LIME TREES FOR GOOD LUCK AND GOOD FORTUNE

March’s squally showers and whipping winds thankfully died down for this year’s  NHS Sustainability Day. In fact, 23 March dawned optimistically sunny and distinctly Spring-Like, which was very welcome as the Oxford University Hospitals NHS Foundation Trust's new head of operational estates, Claire Hennessy, was planting two new lime trees as part of NHS Forest's national Two@2 event, run by The Centre for Sustainable Healthcare.

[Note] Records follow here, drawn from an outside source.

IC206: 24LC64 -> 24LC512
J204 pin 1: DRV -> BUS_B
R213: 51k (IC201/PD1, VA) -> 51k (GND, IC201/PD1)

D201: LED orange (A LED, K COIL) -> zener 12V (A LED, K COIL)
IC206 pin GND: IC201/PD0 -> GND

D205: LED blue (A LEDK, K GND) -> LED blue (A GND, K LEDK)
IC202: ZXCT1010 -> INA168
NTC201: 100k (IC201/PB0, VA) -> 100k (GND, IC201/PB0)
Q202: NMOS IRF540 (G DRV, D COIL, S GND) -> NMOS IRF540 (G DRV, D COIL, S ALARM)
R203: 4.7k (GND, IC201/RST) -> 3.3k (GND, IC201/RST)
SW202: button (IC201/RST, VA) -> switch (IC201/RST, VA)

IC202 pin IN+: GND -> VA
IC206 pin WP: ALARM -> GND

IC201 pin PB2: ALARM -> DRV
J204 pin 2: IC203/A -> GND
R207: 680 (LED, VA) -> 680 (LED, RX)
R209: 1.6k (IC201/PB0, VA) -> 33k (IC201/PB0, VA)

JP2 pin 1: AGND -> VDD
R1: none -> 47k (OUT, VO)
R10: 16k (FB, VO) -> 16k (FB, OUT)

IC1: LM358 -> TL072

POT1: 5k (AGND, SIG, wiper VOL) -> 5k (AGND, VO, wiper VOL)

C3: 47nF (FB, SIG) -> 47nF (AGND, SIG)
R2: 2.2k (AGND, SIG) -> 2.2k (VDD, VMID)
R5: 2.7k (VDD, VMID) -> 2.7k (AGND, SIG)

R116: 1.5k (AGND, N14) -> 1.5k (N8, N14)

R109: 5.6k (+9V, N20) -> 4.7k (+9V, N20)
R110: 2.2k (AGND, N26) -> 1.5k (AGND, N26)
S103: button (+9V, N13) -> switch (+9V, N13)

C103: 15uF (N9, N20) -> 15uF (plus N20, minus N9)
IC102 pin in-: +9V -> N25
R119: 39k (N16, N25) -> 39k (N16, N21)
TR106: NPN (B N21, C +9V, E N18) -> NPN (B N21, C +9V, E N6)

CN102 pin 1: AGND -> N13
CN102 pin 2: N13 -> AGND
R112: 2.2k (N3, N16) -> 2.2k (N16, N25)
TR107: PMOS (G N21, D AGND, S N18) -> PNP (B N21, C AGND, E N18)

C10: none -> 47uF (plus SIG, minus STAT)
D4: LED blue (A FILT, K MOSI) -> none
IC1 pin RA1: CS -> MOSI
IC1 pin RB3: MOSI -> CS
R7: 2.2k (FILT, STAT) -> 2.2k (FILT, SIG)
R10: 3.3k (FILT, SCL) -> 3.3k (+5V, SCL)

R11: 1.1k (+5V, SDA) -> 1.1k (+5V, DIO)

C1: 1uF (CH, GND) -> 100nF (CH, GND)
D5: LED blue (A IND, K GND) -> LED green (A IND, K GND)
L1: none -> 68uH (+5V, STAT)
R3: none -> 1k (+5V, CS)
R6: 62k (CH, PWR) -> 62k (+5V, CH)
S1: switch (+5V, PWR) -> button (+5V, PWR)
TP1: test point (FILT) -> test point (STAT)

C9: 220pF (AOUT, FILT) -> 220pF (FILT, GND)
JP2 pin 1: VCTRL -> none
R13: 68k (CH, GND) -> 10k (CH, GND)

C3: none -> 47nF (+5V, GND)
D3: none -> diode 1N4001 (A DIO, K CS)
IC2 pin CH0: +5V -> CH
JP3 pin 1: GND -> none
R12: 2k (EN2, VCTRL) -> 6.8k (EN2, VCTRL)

She said: "These two lime trees replace two of the same species that had to be felled earlier this year as they were badly diseased. We have a biennial tree survey that has just been completed and, while most of our trees are in good condition, a few were identified for treatment, which is now underway. The John Radcliffe sits in a unique setting and our Estates Maintenance team does an amazing job keeping the grounds tidy, the plants and trees healthy for our staff, patients and visitors. Replacing trees is just one small part of our commitment to our environment."

Vallabesan Rasaratnam, the Trust’s energy and sustainability manager, added: “I was so pleased that the sun shone on us – but not surprised as, back in India, we have a tradition of planting lime trees launch great events, to turn things around, bring good weather, good times and good luck to the earth.”

Claire concluded: “I hadn’t heard of this Indian tradition before, but it is a lovely story that adds something special to our grounds. Now that we know that lime trees are so auspicious, we will look at them in a slightly different light!”